Entmutigt trat Alice den Heimweg an. Grace war quengelig und weinte während der ganzen Fahrt in der Pferdebahn. Vor dem Mietshaus, in dem sie wohnte, hatte sich eine Menschenmenge versammelt, die aufgebracht durcheinanderschrie. Verängstigt näherte sie sich der Gruppe. Alle ihre Nachbarn beschimpften in ihren unterschiedlichen Sprachen zwei bullige Männer, die ungerührt und mit verschränkten Armen vor der Haustür standen.

Über den ganzen Bürgersteig verstreut lagen Alice’ Habseligkeiten. Ihre kostbaren Töpfe und Pfannen lagen zerbeult im Dreck. Ihre und Grace’ Kleider lagen auf einem Haufen an der Hauswand.

»Das sind meine Sachen«, schrie sie einen der Männer an.

»Sind Sie Mrs. Tregowan?«

»Ja.«

»Befehl vom Hausbesitzer. Sie sind hier als Mieterin unerwünscht.«

»Er kann mich doch nicht einfach hinauswerfen und mein Eigentum zerstören lassen«, protestierte Alice aufgebracht und wurde von lautstarken Protesten ihrer Nachbarn unterstützt.

»Das ist gerade geschehen«, antwortete der Mann.

Zu seinen Füßen entdeckte Alice eines ihrer Bilder von Gwenfer.

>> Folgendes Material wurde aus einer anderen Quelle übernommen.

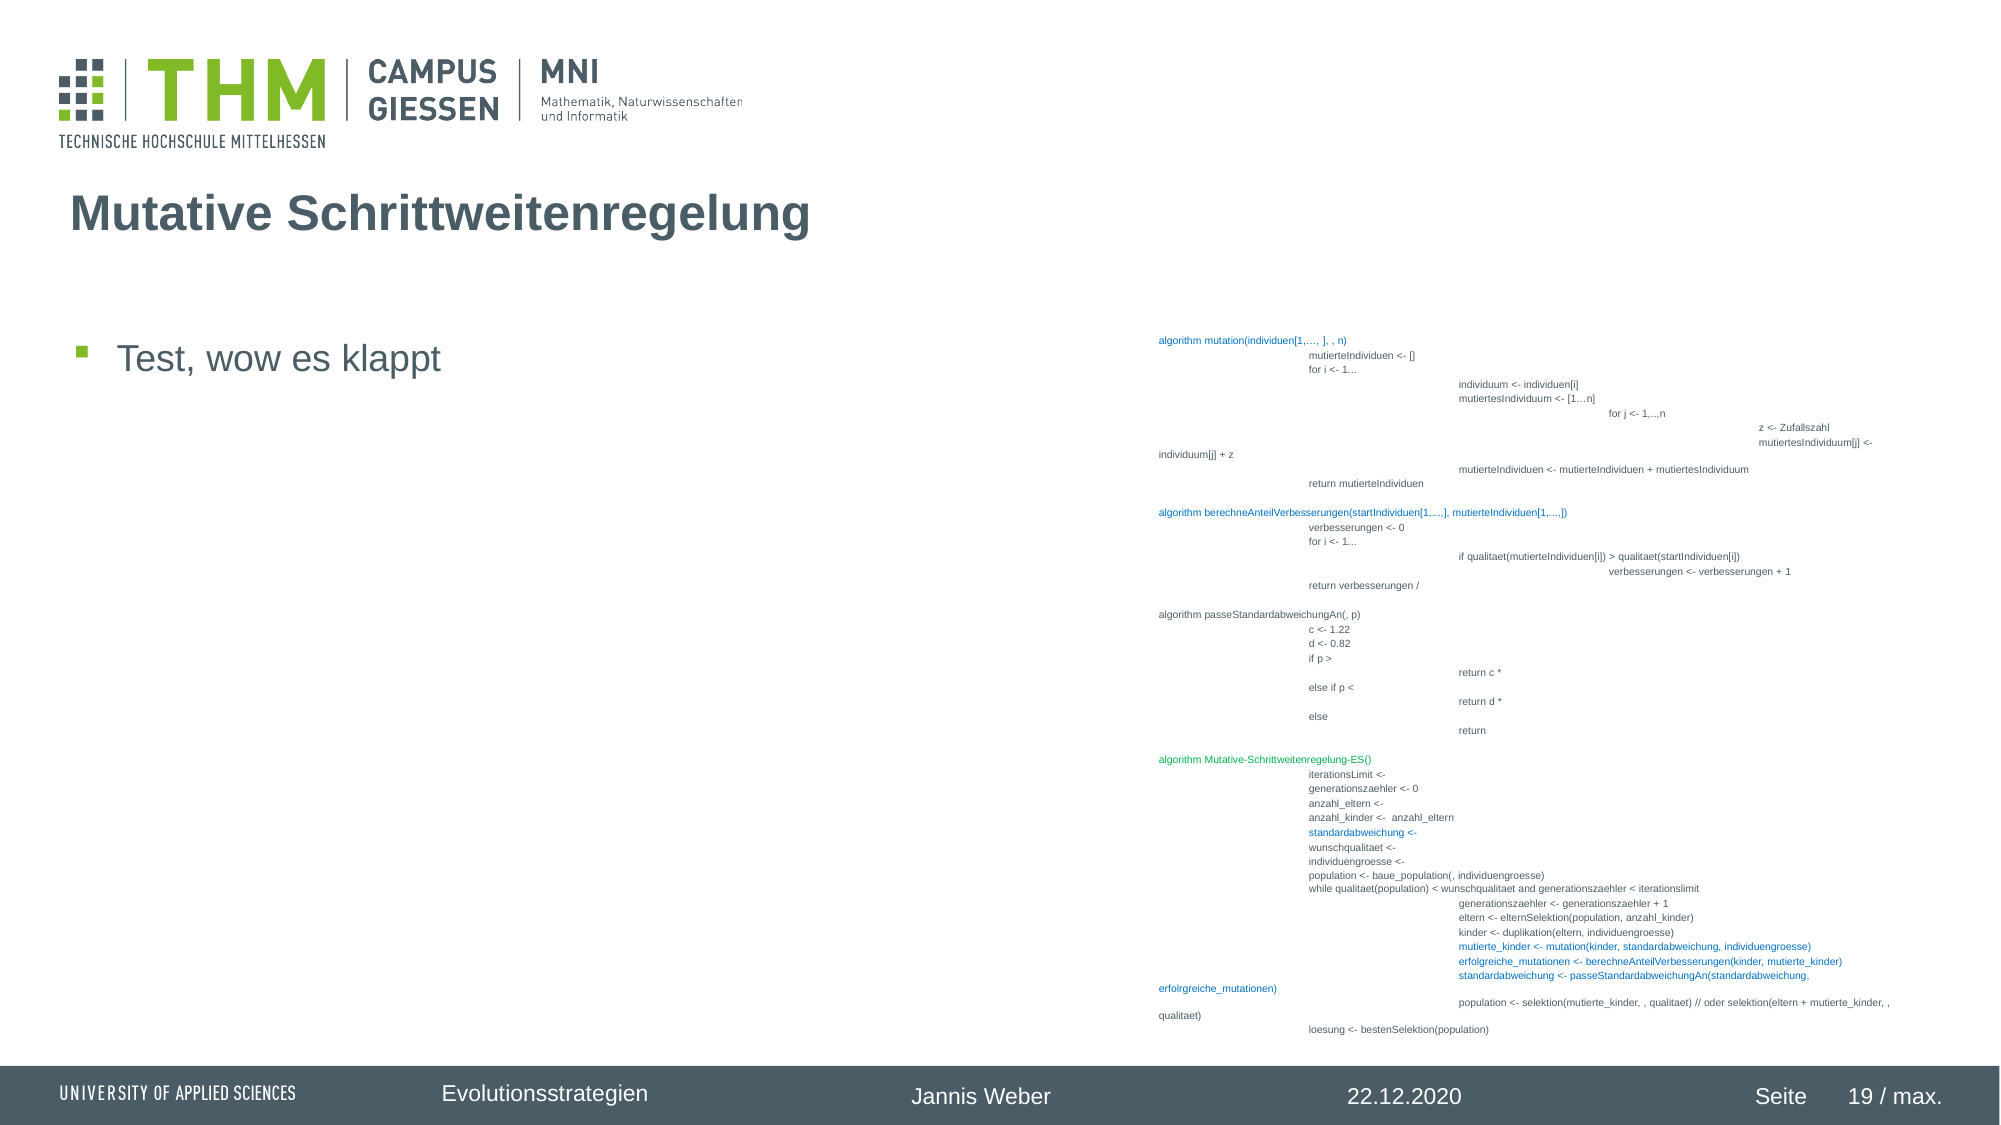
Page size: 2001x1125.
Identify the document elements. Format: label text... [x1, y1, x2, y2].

text_box Test, wow es klappt [57, 326, 1943, 1033]
picture [59, 59, 742, 148]
picture [59, 1082, 296, 1104]
title Mutative Schrittweitenregelung [54, 172, 1913, 268]
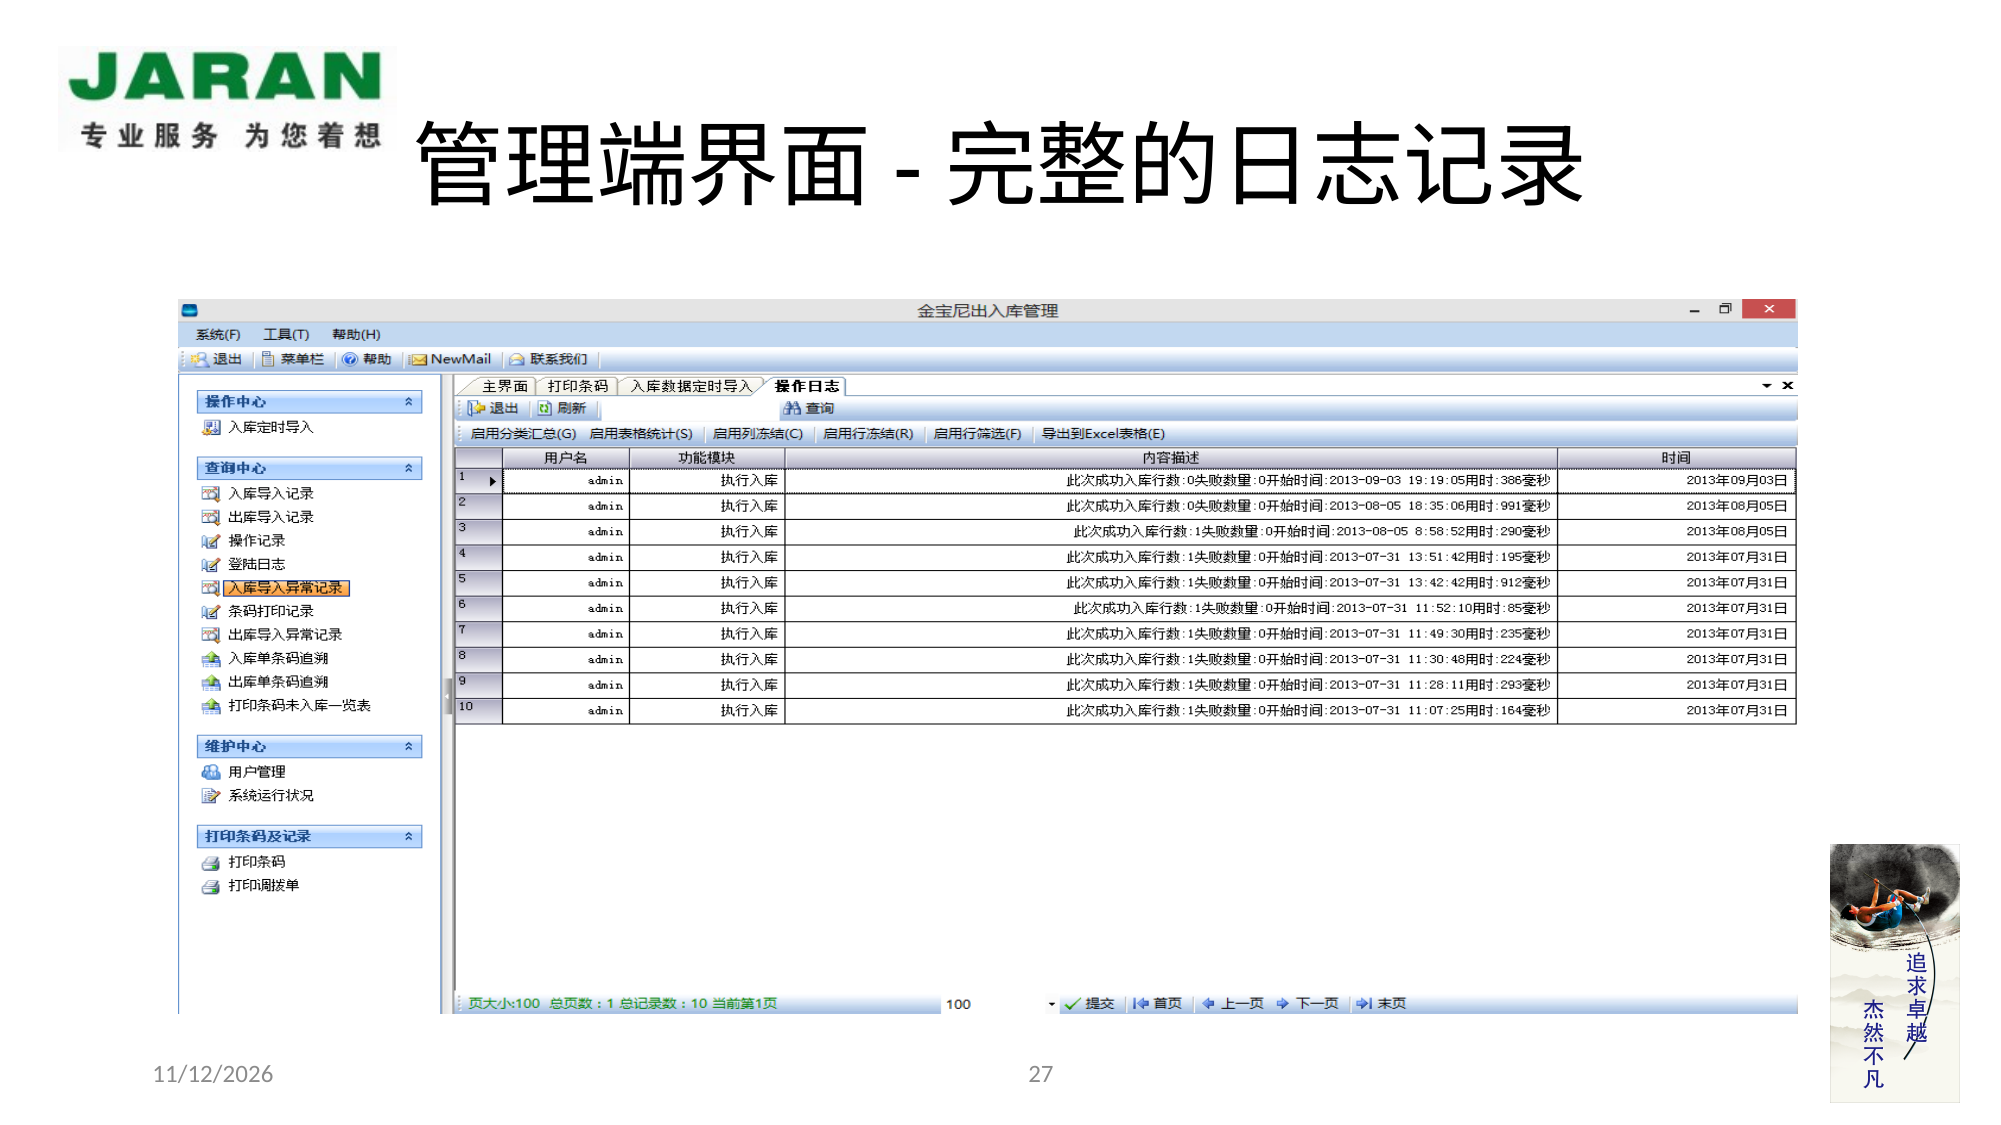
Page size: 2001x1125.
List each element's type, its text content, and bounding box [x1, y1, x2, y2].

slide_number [137, 1042, 588, 1103]
title 管理端界面-完整的日志记录 [137, 59, 1863, 278]
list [178, 299, 1798, 1014]
picture [1830, 844, 1960, 1103]
picture [58, 46, 397, 152]
slide_number 27 [618, 1042, 1069, 1103]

Das Glas und der Rahmen waren zerbrochen, der Schmutzfleck eines Stiefelabdrucks verschandelte das Bild. Und dieser Anblick ließ Alice zusammenbrechen.

»Oh, nein!« weinte sie vor Schmerz auf und sank zusammengekrümmt zu Boden.

»Mami.« Grace legte ihre kleine Hand tröstend auf die Schulter ihrer Mutter. Alice schluchzte nur noch verzweifelter.